Task item =>
Please reproduce the stored data word for word, starting from the beginning and going on through the line that contains "Answer: approximately 315°", with both ends included.
==== Excerpted data ====
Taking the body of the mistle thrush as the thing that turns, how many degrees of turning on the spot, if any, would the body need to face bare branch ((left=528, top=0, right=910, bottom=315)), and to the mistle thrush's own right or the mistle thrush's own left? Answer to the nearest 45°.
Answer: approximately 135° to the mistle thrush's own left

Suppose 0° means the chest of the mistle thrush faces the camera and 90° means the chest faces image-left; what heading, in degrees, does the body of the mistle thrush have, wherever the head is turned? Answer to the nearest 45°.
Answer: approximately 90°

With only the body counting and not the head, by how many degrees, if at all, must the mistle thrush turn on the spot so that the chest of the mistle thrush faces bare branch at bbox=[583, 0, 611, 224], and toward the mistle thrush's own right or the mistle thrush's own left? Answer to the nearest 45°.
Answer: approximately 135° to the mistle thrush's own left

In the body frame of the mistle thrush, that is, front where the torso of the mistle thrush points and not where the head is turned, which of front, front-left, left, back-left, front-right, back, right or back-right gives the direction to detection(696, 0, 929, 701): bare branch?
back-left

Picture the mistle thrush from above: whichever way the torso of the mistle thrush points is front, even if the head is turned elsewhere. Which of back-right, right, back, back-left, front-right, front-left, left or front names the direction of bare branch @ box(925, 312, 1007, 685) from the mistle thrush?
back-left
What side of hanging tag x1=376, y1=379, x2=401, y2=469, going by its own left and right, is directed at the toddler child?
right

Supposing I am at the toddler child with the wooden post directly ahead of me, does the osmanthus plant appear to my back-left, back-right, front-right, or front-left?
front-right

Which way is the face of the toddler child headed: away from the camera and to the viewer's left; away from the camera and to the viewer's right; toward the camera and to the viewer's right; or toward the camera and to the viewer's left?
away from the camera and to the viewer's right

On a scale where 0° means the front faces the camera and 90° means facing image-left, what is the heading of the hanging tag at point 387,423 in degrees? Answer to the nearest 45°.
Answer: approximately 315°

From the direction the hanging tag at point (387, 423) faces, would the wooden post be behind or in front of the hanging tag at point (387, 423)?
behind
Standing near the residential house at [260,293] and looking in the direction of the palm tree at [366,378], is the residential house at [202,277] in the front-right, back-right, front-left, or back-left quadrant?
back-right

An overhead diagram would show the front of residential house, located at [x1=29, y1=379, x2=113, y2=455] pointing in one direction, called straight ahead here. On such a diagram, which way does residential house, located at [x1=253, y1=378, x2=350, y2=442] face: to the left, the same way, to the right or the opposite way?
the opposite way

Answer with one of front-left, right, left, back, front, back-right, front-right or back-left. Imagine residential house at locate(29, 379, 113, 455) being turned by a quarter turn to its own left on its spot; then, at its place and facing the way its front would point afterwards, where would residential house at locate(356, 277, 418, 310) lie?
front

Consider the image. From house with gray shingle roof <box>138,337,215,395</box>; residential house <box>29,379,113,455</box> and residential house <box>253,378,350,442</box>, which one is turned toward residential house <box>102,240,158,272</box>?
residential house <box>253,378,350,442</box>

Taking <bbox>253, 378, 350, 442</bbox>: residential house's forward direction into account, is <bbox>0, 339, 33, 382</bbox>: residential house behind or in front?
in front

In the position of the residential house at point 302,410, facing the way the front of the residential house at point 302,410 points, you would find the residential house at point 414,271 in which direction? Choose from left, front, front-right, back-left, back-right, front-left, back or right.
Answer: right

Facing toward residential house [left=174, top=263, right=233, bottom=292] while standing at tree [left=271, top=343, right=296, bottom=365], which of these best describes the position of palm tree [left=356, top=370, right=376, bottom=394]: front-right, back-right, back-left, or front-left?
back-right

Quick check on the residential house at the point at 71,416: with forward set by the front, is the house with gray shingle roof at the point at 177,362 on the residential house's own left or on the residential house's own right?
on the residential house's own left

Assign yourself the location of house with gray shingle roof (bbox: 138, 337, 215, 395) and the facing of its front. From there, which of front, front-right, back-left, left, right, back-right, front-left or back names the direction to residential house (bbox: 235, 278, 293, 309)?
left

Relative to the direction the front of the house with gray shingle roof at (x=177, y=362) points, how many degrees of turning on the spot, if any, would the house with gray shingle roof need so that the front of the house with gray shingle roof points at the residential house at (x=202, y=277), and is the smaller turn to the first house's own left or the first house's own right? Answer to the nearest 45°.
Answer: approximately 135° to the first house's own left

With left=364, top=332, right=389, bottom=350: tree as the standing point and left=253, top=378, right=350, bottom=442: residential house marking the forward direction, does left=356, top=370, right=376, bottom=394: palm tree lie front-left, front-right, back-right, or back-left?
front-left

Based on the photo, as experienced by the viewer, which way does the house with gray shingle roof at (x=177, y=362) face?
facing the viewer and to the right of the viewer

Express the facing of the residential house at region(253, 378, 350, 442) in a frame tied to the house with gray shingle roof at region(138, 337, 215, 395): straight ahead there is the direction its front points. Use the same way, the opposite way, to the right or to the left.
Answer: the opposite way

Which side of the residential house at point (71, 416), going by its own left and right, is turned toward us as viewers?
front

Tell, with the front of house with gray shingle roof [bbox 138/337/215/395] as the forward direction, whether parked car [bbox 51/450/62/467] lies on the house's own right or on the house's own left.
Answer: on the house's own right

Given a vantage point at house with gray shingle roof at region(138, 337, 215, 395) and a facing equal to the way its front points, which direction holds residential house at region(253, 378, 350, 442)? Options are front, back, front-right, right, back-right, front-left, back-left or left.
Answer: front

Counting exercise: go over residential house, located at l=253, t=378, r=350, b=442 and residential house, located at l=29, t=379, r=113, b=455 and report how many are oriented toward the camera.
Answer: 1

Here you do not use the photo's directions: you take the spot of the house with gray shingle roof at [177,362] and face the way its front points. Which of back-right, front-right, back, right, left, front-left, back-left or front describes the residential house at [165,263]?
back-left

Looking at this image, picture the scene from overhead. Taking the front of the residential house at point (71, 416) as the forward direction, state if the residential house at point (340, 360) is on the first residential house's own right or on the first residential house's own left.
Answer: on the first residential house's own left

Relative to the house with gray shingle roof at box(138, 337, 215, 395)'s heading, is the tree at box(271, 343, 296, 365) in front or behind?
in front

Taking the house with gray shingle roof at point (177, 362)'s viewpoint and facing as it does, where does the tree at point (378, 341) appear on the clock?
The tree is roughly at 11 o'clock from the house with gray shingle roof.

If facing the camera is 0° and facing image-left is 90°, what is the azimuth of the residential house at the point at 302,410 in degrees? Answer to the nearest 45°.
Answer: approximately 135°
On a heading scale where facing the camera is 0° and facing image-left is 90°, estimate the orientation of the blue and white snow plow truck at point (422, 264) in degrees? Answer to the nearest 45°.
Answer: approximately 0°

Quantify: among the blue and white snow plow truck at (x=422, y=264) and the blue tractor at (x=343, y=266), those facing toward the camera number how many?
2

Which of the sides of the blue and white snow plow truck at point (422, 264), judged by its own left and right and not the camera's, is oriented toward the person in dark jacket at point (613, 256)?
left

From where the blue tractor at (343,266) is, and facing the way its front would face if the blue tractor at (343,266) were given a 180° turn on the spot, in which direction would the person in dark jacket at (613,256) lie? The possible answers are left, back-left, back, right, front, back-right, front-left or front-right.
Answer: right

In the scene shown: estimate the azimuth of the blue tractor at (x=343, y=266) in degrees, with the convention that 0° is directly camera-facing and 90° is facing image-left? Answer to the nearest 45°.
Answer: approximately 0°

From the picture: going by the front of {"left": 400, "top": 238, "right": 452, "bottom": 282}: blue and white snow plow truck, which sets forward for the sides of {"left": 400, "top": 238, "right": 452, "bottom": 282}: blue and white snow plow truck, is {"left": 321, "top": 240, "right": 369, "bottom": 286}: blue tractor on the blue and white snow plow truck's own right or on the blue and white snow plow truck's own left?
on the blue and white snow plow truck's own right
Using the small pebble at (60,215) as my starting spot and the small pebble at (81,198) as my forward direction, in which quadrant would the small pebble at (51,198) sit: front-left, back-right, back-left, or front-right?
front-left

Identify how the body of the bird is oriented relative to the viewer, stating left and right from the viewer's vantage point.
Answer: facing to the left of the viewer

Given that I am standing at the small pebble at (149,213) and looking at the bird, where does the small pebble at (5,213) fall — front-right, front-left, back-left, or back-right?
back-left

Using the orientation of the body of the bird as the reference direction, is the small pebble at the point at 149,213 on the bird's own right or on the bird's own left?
====
Solution to this task =>
Taking the body of the mistle thrush as the thing that turns, how many degrees of turning on the spot, if any, would the body need to face bare branch ((left=528, top=0, right=910, bottom=315)), and to the mistle thrush's own right or the mistle thrush's own left? Answer to the nearest 45°.
Answer: approximately 135° to the mistle thrush's own left

Suppose 0° means the chest of the mistle thrush faces the camera and 90° means the chest faces image-left; what heading, in degrees, does the body of the mistle thrush have, wherever the head is turned? Answer to the nearest 45°.
Answer: approximately 90°

With only the body counting and not the head, by how many degrees, if at all, must the mistle thrush turn on the spot so that the chest of the mistle thrush faces bare branch at bbox=[583, 0, 611, 224], and toward the mistle thrush's own right or the mistle thrush's own left? Answer to the nearest 45°.
Answer: approximately 135° to the mistle thrush's own left

In the body frame of the mistle thrush, that is, front where the torso of the mistle thrush points and not where the head is turned, which of front, front-left, left, back-left, front-right, back, right or back-right gives the direction to detection(696, 0, 929, 701): bare branch?
back-left

Picture the mistle thrush from above: whichever way the torso of the mistle thrush points is front, even if the head is turned elsewhere. Which of back-right, right, back, back-left, front-right, front-left, left or front names the direction of bare branch @ box(925, 312, 1007, 685) from the mistle thrush?
back-left
What side of hanging tag x1=376, y1=379, x2=401, y2=469, going by its own left and right, is directed at the toddler child?
right

Supposing I am at the toddler child with the wooden post directly ahead of me, does the osmanthus plant appear to my back-left, back-right, front-right, or front-left?
front-right

Which way is the face of the toddler child headed: away from the camera and to the viewer's left; away from the camera and to the viewer's right; toward the camera and to the viewer's right; or toward the camera and to the viewer's left?
away from the camera and to the viewer's right

On a scale where 0° means the front faces the camera and 90° means facing image-left, what is the heading of the hanging tag at point 387,423 in degrees? Answer to the nearest 45°.
Answer: approximately 315°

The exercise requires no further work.